On reconnaîtra dans ce dispositif aussi bien les mécanismes de l’Union européenne des paiements qui, de 1950 à 1958, assura une stabilité complète des changes entre ses 18 pays membres, que ceux du Système monétaire européen (SME) et de son élément central : l’ECU (European Currency Unit), ancêtre de l’euro. Comme l’ECU, le SUCRE sera seulement, du moins dans l’immédiat, une unité de compte et de valeur. Pas une monnaie avec son institut d’émission et ses pièces ou billets. 

Cette initiative, qui pose cependant certains problèmes techniques [4] et qui devrait se concrétiser au début 2009, est une très gros pavé dans le jardin du FMI. La déclaration finale de la réunion de Caracas critique en effet vertement “un système financier international qui a promu la libre circulation des capitaux et la domination de la logique de la spéculation financière au détriment de la satisfaction des besoins des peuples”. Sans être nommément désigné, le G 20 n’est pas épargné : les signataires dénoncent “l’absence de propositions crédibles et vigoureuses pour faire face aux effets dévastateurs de la crise financière”.

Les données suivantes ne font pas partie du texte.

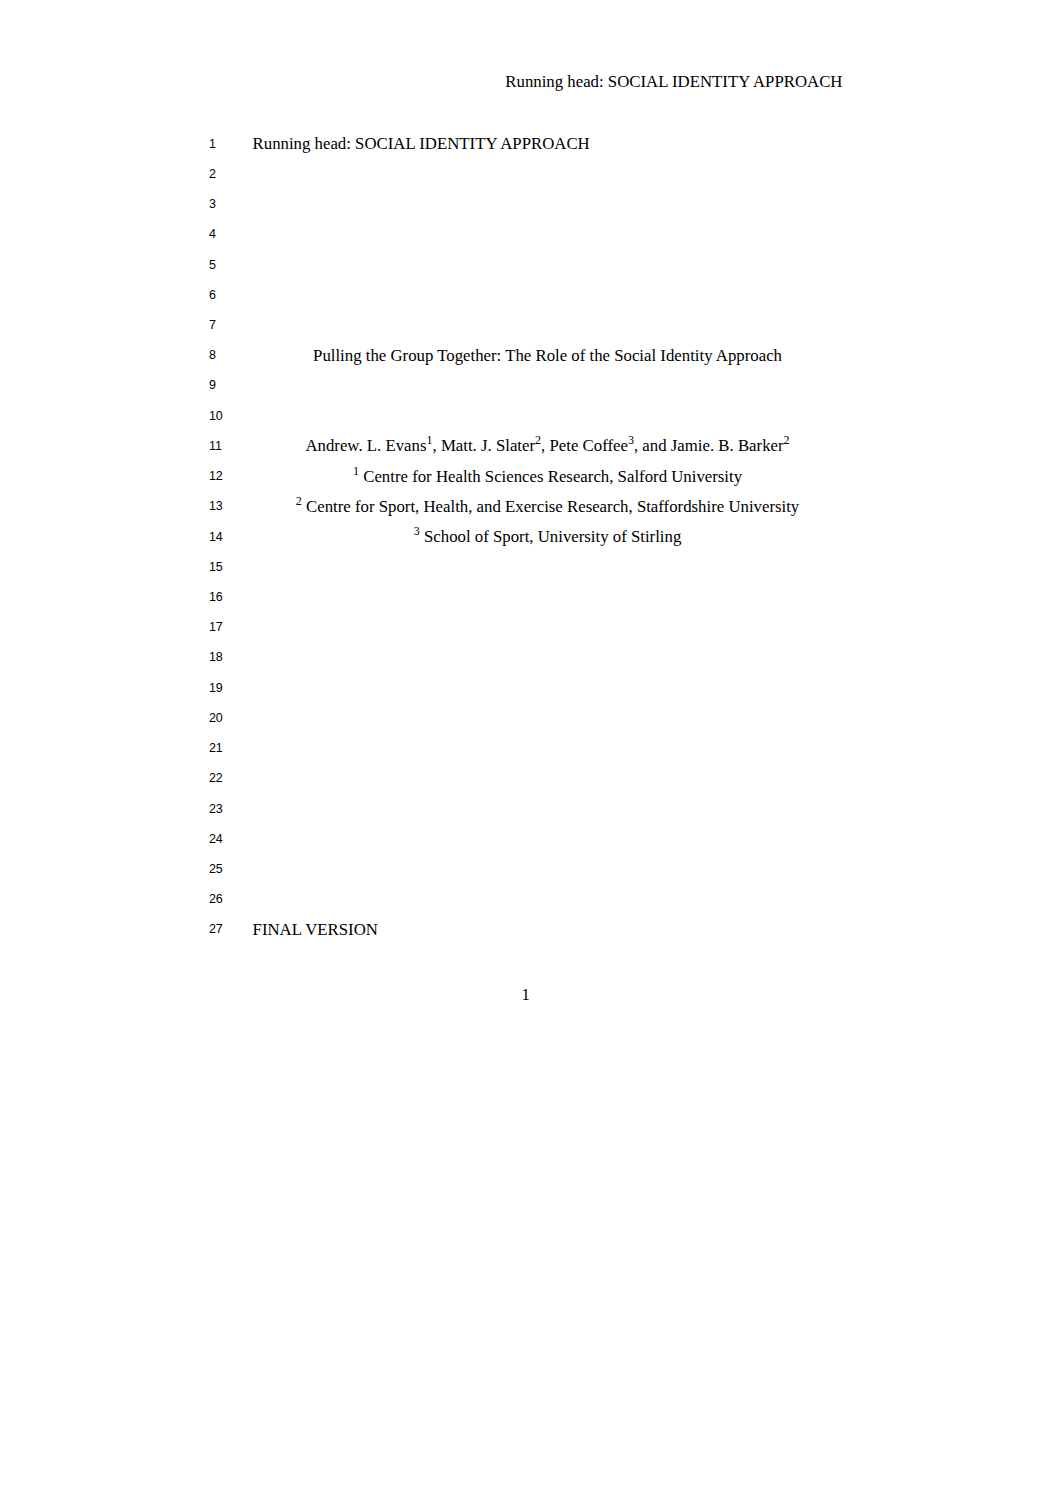Running head: SOCIAL IDENTITY APPROACH
1
Running head: SOCIAL IDENTITY APPROACH
2
3
4
5
6
7
8
Pulling the Group Together: The Role of the Social Identity Approach
9
10
11
Andrew. L. Evans1, Matt. J. Slater2, Pete Coffee3, and Jamie. B. Barker2
12
1 Centre for Health Sciences Research, Salford University
13
2 Centre for Sport, Health, and Exercise Research, Staffordshire University
14
3 School of Sport, University of Stirling
15
16
17
18
19
20
21
22
23
24
25
26
27
FINAL VERSION
1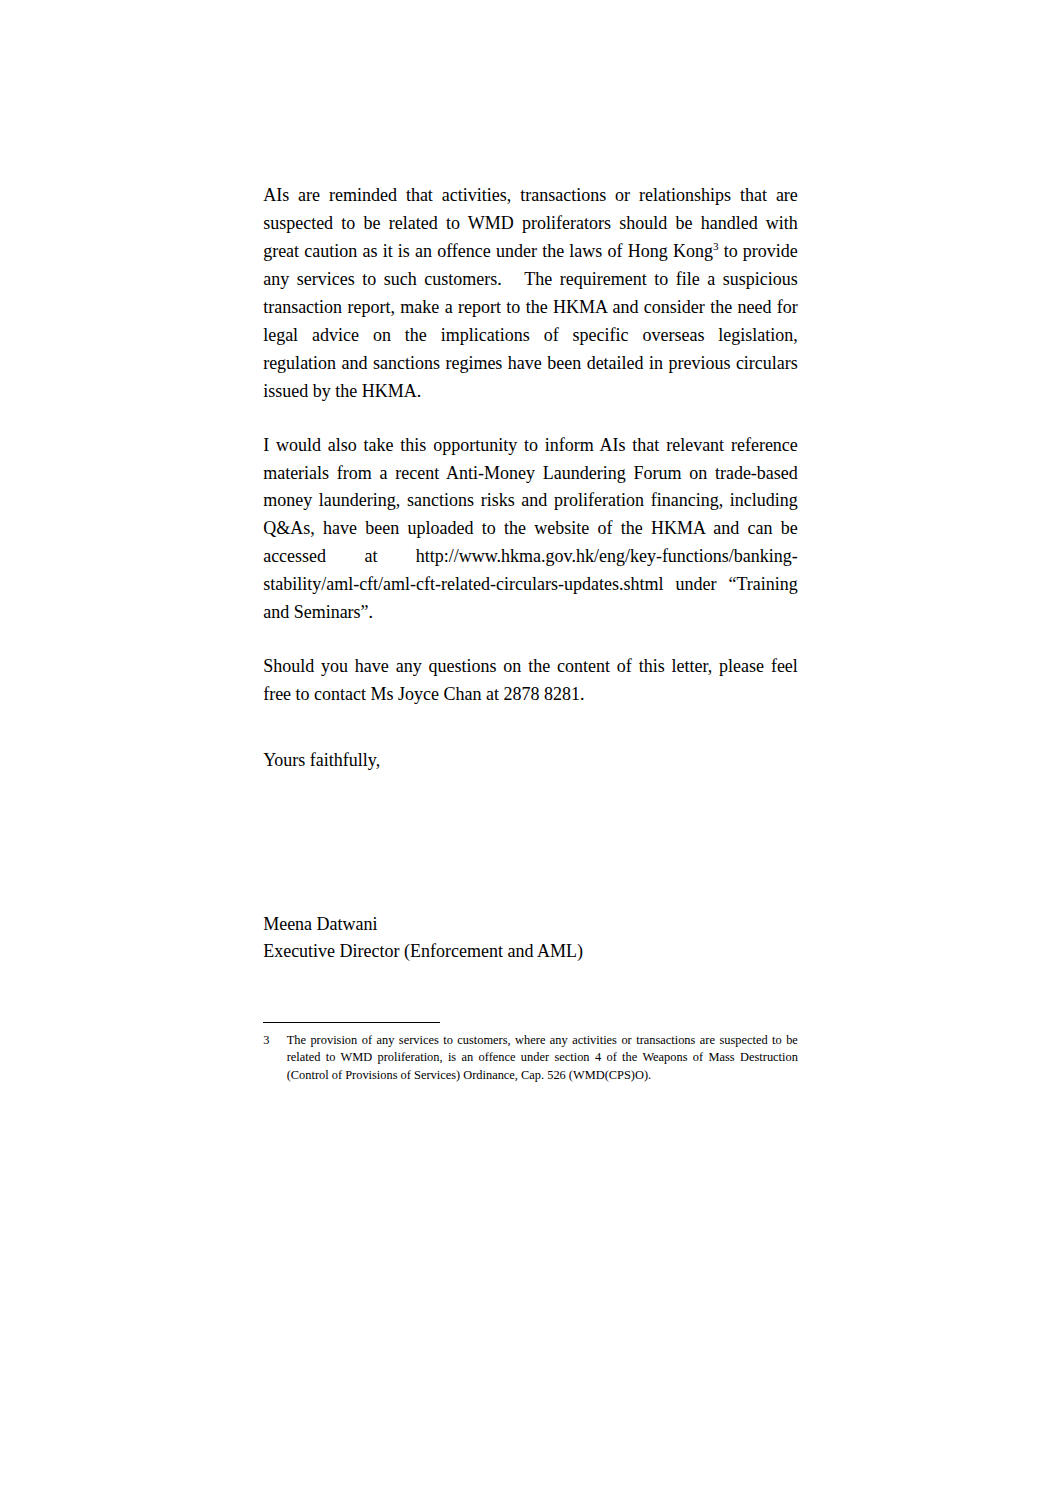AIs are reminded that activities, transactions or relationships that are suspected to be related to WMD proliferators should be handled with great caution as it is an offence under the laws of Hong Kong3 to provide any services to such customers. The requirement to file a suspicious transaction report, make a report to the HKMA and consider the need for legal advice on the implications of specific overseas legislation, regulation and sanctions regimes have been detailed in previous circulars issued by the HKMA.
I would also take this opportunity to inform AIs that relevant reference materials from a recent Anti-Money Laundering Forum on trade-based money laundering, sanctions risks and proliferation financing, including Q&As, have been uploaded to the website of the HKMA and can be accessed at http://www.hkma.gov.hk/eng/key-functions/banking-stability/aml-cft/aml-cft-related-circulars-updates.shtml under “Training and Seminars”.
Should you have any questions on the content of this letter, please feel free to contact Ms Joyce Chan at 2878 8281.
Yours faithfully,
Meena Datwani
Executive Director (Enforcement and AML)
3
The provision of any services to customers, where any activities or transactions are suspected to be related to WMD proliferation, is an offence under section 4 of the Weapons of Mass Destruction (Control of Provisions of Services) Ordinance, Cap. 526 (WMD(CPS)O).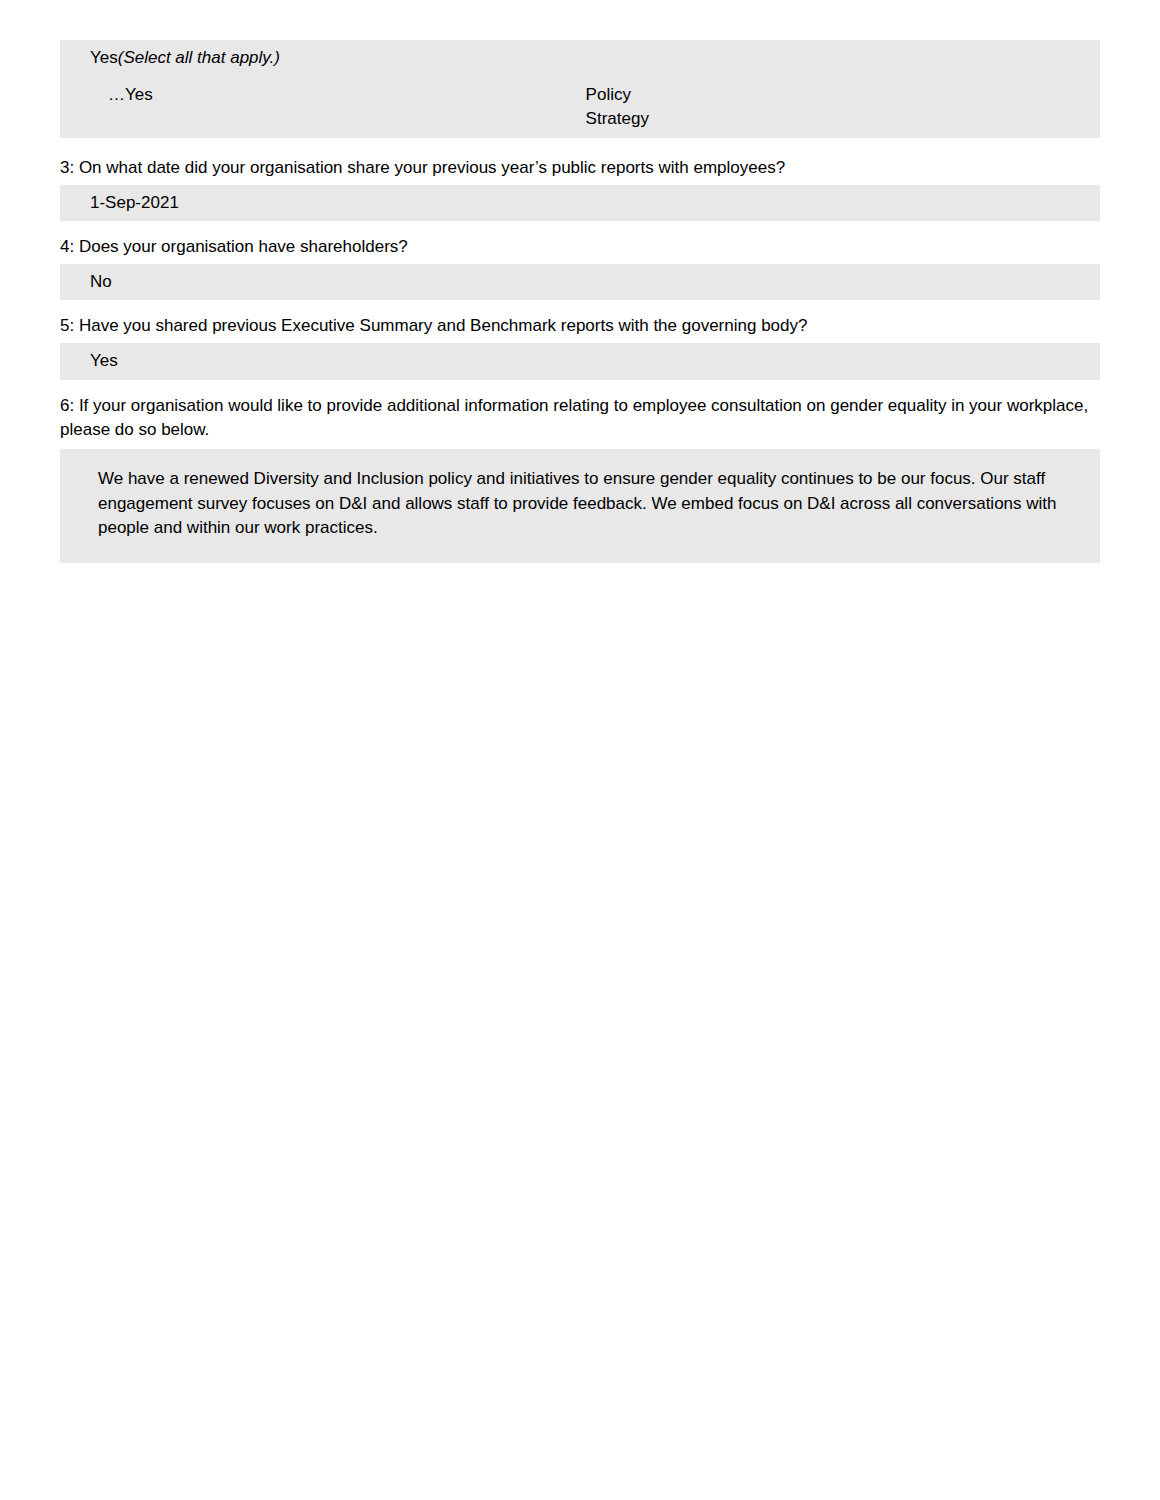Yes(Select all that apply.)
…Yes
Policy
Strategy
3: On what date did your organisation share your previous year’s public reports with employees?
1-Sep-2021
4: Does your organisation have shareholders?
No
5: Have you shared previous Executive Summary and Benchmark reports with the governing body?
Yes
6: If your organisation would like to provide additional information relating to employee consultation on gender equality in your workplace, please do so below.
We have a renewed Diversity and Inclusion policy and initiatives to ensure gender equality continues to be our focus. Our staff engagement survey focuses on D&I and allows staff to provide feedback. We embed focus on D&I across all conversations with people and within our work practices.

La création du SUCRE s’inscrit dans une logique géopolitique : mettre fin à l’hégémonie du FMI - dont le président Chavez demande même la dissolution – et donc des Etats-Unis et du billet vert, pour aller vers un monde multipolaire, y compris dans le domaine monétaire. La déclaration fait état de “la ferme conviction que l’espace régional est l’espace privilégié pour donner des réponses immédiates et effectives” à la crise en vue de créer un “espace libéré des inefficaces institutions financières globales et du monopole du dollar comme monnaie de change et de réserve” et “pour avancer vers la création d’une monnaie commune, le SUCRE”.

Le SUCRE ne pose aucun problème de financement : à lui seul, le Venezuela dispose de réserves de change de 100 milliards de dollars. Par ailleurs, sa simple existence aura un effet dissuasif sur la spéculation.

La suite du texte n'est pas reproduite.